Case ID: okla-crim_25/html/0403-01.html
Source: Caselaw Access Project
Author: {"author": "BESSEY, J.", "license": "Public Domain", "url": "https://static.case.law/"}
Date Created: 2024-08-24T03:29:51.129683

BERT CLARK v. STATE.
    No. A-4275.
    Opinion Filed Dec. 22, 1923.
    (220 Pac. 974.)
    (Syllabus.)
    Evidence — Conviction for Unlawful Possession, Based on Evidence Procured by Unauthorized Search, Set Aside. Where a conviction is predicated largely upon evidence procured by an unauthorized search and seizure, and there is no other substantial evidence supporting the charge, the conviction will be set aside.
    Appeal from County Court, Harmon County; E. C. Abernathy, Judge.
    Bert Clark was convicted of illegal possession of intoxicating liquor, and he appeals.
    Reversed and remanded.
    C. H. Madden, for plaintiff in error.
    The Attorney General and N. W. Gore, Asst. Atty. Gen., for the State.
   BESSEY, J.

Bert Clark, plaintiff in error, in this opinion designated the defendant, was, by information filed in the county court of Harmon county on July 9, 1921, charged with having in his possession on that day one gallon of whis-ky, with the unlawful intent to barter, sell, and otherwise dispose of the same. At the trial, by verdict of a jury, he was found guilty as charged. Subsequently, on January 25, 1922, the court pronounced sentence on the verdict, fixing his punishment at a fine of $100 and 30 days in jail. From the judgment so rendered, he appeals.

This conviction was predicated largely upon evidence procured by an unauthorized search and seizure. Evidence so procured has been held to be inadmissible, for the reasons set out and analyzed in detail in the ease of Gore v. State, 24 Okla.
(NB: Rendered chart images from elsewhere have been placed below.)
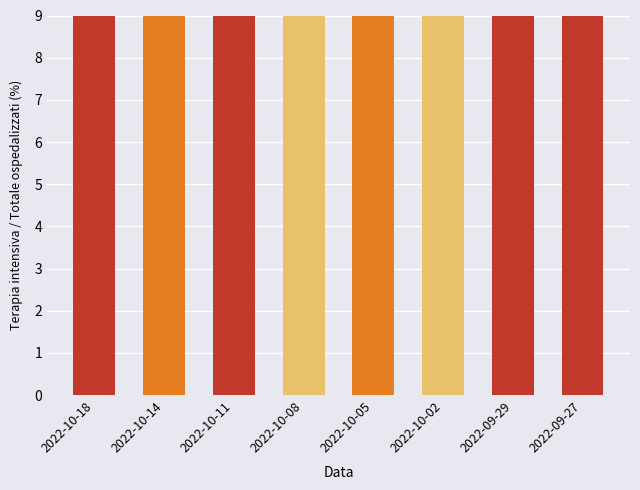

At which label is the value closest to 71?

2022-10-05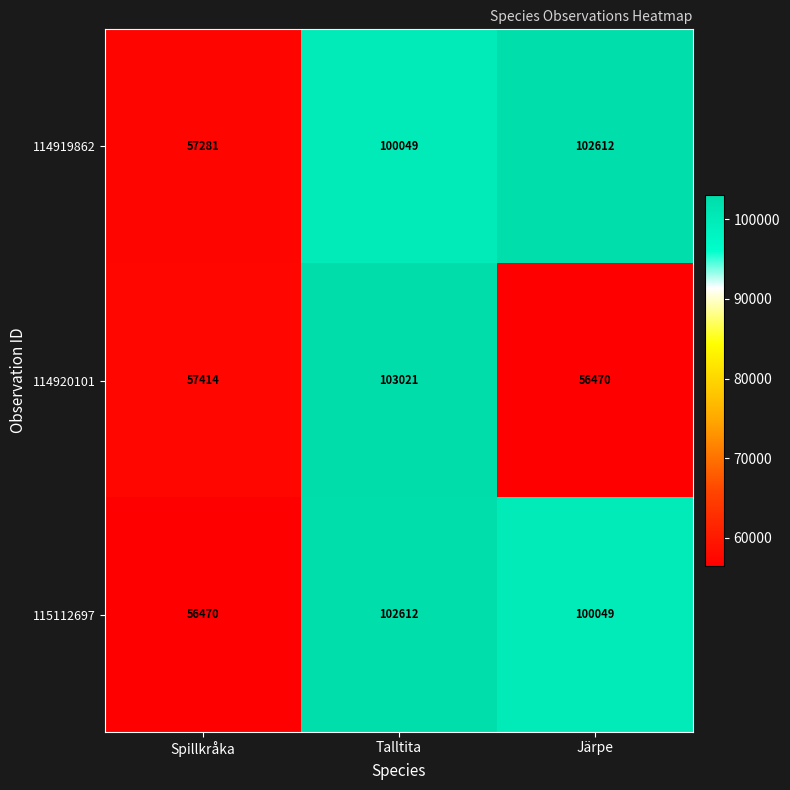

Reading left to right, transcribe all the data shown in this chart.

114919862: Spillkråka=57281	Talltita=100049	Järpe=102612
114920101: Spillkråka=57414	Talltita=103021	Järpe=56470
115112697: Spillkråka=56470	Talltita=102612	Järpe=100049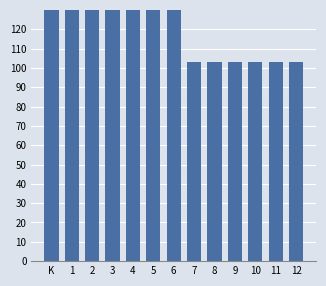

Reading left to right, list all the values displayed in this chart.

300	200	200	200	200	200	200	103	103	103	103	103	103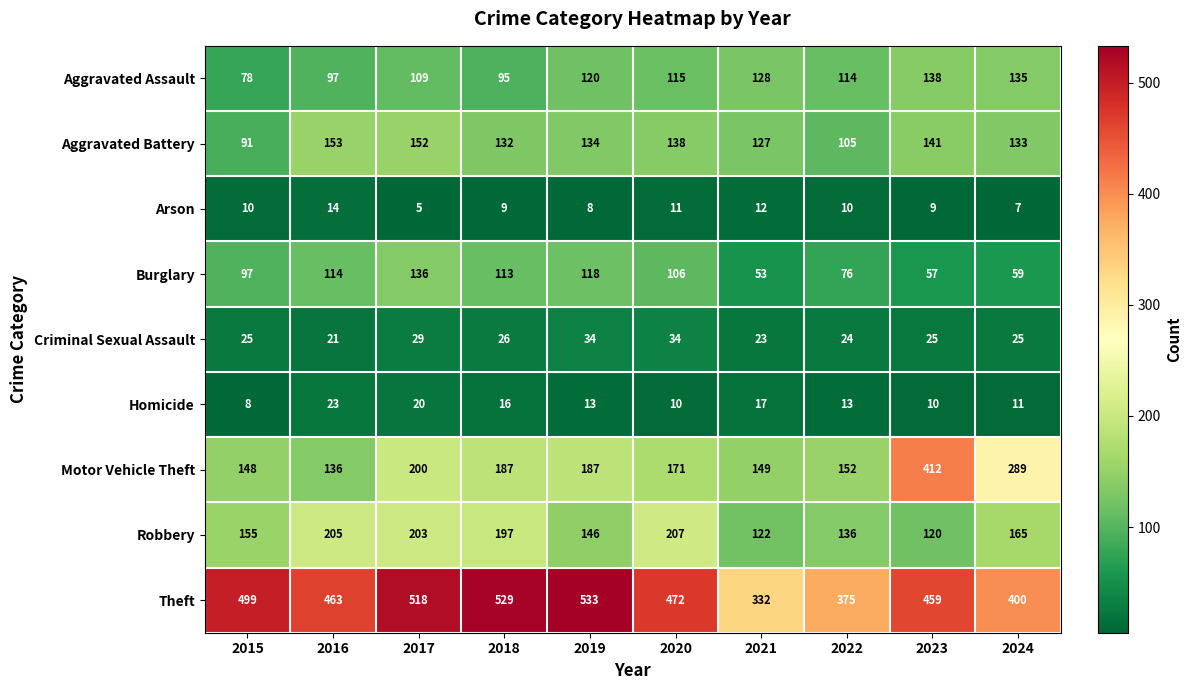

What is the difference between the second highest and second lowest values in the Theft series?

154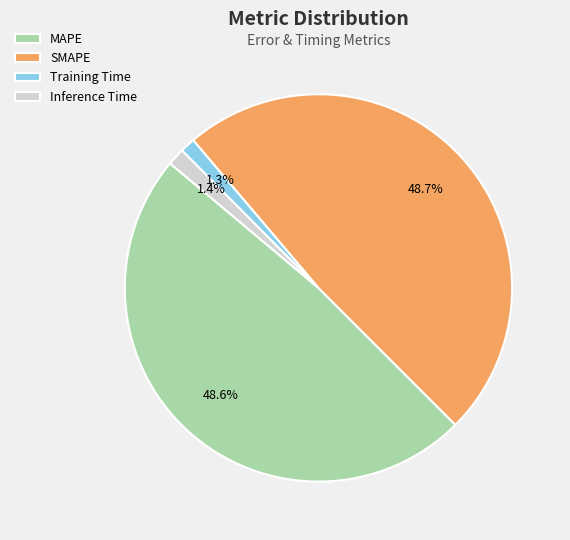

To the nearest percent, what is the combined percentage of Inference Time and Training Time?

3%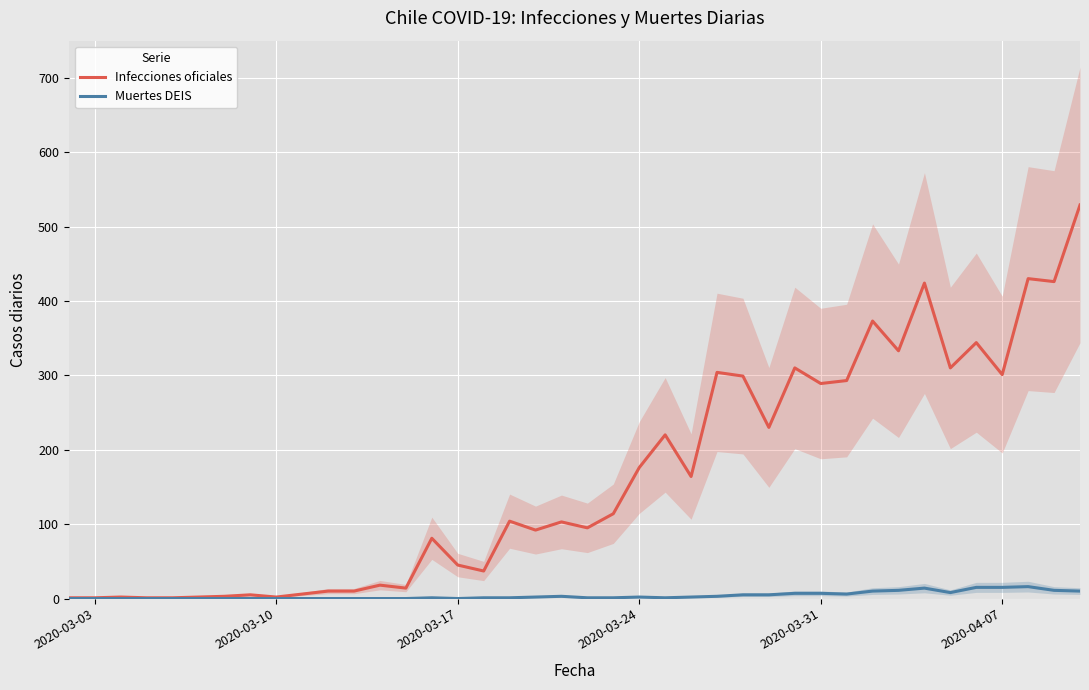

What is the difference between the maximum and minimum values in the Infecciones oficiales series?

528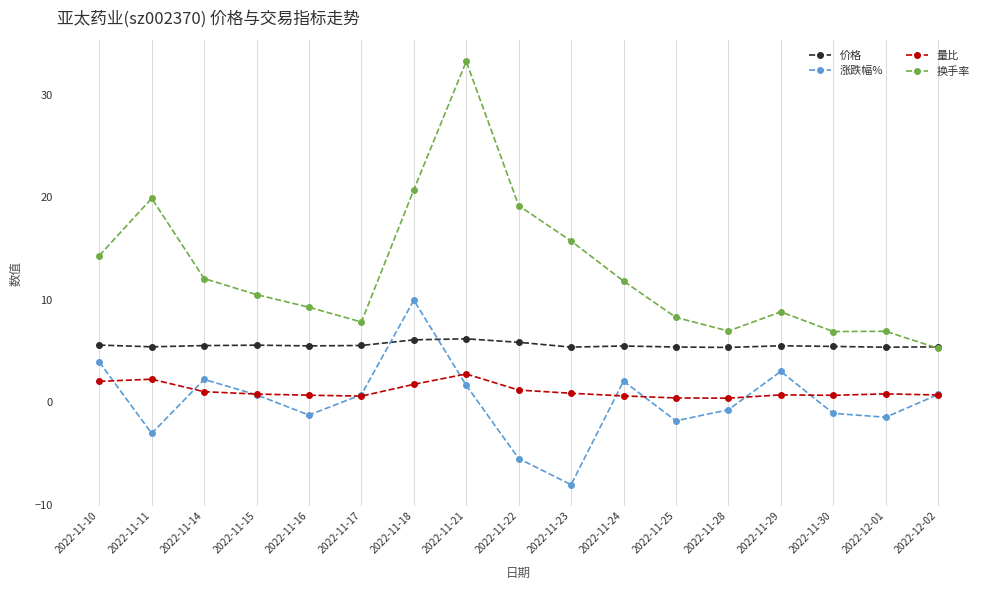

True or false: 涨跌幅% and 换手率 cross at least once.

False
Cr. 394, 218 Pac. 545, to which reference is made for information concerning precedents and reasons for the rule there announced.

It has been urged that in this ease the objection to the reception of this evidence came too late because it was not made until after the evidence on both sides had been introduced. The better practice is, where incompetent evidence, whether oral, documentary, or physical, is offered, for the objections thereto to be interposed at the time and a failure to so do may be considered a waiver. The reasons for this rule are well stated in Youman v. Commonwealth, 189 Ky. 152, 224 S. W. 860, 13 A. L. R. 1303, where it is said that the proper time and only time in which objections can be made to the introduction of evidence by the mouth of witnesses is when it is offered during the trial, disapproving the rule laid down in some earlier decisions to the effect that evidence procured by unauthorized search and seizure should be objected to before the trial, and that an objection made during the trial came too late.

Eliminating this illegal evidence, we find there is not sufficient proof to sustain the verdict.

The judgment of the trial court is therefore reversed, and the cause remanded.

MATSON, P. J., and DOYLE, J., concur.